PASSAGE GIVEN:

%%

Resonance

[Deniz]

-->------L--
I | |
C R
| |
= =

Circuit seen above (series RL and a parallel C) is supposed to
resonate somehow. There is a current source driving the circuit (since
I thought that a voltage source driving the circuit would be useless).

Overall impedance (Zo) is calculated as: 1/(R/(w^2*L^2 +
R^2)+j*w*(R^2*C - L + w^2*L^2*C)/(w*L^2 + R^2))

Now in order to maximize abs(Zo) we let imaginary part to be 0, by
letting wo = [1/LC - (R/L)^2]^0.5 (here i assume that abs(Zo) is
maximum when imaginary part is 0). Since Zo is maximized, I*Zo
(voltage across the capacitor (Vc)) will reach the maximum, and at wo
the circuit is said to be resonating?

My first question is: At resonance frequency wo, can we immediately
(without calculating time dependent expressions) say that when the
stored energy in the capacitor reaches maximum, the stored energy in
the inductor becomes 0 ?

2)If we want voltage across R to reach its maximum, we calculate
complex expression for Vr and if we let Vr's imaginary part to be 0,
we come up with a new resonance frequency w1 = (-R/L)^0.5, which is
meaningless. So can we immediately say or predict that voltage accross
R will reach its maximum when we set w = wo = [1/LC - (R/L)^2]^0.5
(which will reveal that finding resonance frequency has nothing to do
with letting the imaginary parts equal to 0)? If wo is making both the
voltage across Zo and R maximum, what is the reason for this?

%%

SUPPLIED INFORMATION:
%%

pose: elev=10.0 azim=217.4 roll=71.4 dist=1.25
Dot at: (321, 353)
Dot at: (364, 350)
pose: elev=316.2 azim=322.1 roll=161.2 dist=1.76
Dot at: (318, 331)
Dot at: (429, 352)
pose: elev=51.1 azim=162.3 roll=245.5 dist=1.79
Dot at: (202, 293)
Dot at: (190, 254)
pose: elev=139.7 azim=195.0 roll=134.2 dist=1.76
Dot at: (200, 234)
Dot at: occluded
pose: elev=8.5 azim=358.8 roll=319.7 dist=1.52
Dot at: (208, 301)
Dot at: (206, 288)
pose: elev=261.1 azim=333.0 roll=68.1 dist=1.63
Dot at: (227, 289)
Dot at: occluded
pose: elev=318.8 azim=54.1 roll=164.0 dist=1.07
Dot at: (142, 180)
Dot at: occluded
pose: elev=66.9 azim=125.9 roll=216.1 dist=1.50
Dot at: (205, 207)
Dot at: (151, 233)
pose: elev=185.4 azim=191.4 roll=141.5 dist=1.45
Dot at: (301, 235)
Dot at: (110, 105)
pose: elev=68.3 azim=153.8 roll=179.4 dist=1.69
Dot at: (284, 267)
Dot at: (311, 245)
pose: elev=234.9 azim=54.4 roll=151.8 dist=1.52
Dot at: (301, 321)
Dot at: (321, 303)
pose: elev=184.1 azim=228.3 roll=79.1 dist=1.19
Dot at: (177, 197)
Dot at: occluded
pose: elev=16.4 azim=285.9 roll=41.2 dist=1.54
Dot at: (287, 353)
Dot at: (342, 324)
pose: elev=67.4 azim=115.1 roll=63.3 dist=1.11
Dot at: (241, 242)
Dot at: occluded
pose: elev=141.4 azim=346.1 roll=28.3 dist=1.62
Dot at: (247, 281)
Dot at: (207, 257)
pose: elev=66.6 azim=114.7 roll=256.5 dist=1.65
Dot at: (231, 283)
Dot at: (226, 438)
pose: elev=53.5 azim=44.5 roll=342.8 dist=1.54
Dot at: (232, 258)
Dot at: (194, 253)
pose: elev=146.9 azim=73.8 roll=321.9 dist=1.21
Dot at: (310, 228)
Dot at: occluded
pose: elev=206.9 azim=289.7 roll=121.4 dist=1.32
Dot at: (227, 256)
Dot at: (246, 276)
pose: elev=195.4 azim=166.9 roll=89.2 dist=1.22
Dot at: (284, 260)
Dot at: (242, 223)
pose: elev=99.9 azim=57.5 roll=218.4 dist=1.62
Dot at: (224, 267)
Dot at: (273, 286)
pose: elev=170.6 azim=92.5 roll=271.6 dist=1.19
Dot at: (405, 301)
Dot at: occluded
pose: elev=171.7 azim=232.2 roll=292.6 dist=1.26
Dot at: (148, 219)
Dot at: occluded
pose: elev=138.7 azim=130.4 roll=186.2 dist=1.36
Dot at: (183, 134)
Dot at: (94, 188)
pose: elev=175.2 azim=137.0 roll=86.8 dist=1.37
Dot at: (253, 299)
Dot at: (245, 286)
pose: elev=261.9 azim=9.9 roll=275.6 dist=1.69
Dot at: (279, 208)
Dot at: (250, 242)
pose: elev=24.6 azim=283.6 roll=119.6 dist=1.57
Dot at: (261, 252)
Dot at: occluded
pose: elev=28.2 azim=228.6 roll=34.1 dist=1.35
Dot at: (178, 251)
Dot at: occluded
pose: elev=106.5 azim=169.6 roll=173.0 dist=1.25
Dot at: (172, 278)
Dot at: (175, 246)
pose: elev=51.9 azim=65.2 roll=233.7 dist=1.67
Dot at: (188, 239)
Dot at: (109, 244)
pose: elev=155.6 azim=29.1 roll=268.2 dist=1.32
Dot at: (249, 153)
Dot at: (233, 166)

%%

TO BE DONE:
Revise the resonance post from "My first question" up to and including "reason for this?", putting "resonant frequency" wherever "resonance frequency" appears. The listing was taken from a separate source and is unrelated to the resonance post.

ANSWER BELOW:
My first question is: At resonant frequency wo, can we immediately
(without calculating time dependent expressions) say that when the
stored energy in the capacitor reaches maximum, the stored energy in
the inductor becomes 0 ?

2)If we want voltage across R to reach its maximum, we calculate
complex expression for Vr and if we let Vr's imaginary part to be 0,
we come up with a new resonant frequency w1 = (-R/L)^0.5, which is
meaningless. So can we immediately say or predict that voltage accross
R will reach its maximum when we set w = wo = [1/LC - (R/L)^2]^0.5
(which will reveal that finding resonant frequency has nothing to do
with letting the imaginary parts equal to 0)? If wo is making both the
voltage across Zo and R maximum, what is the reason for this?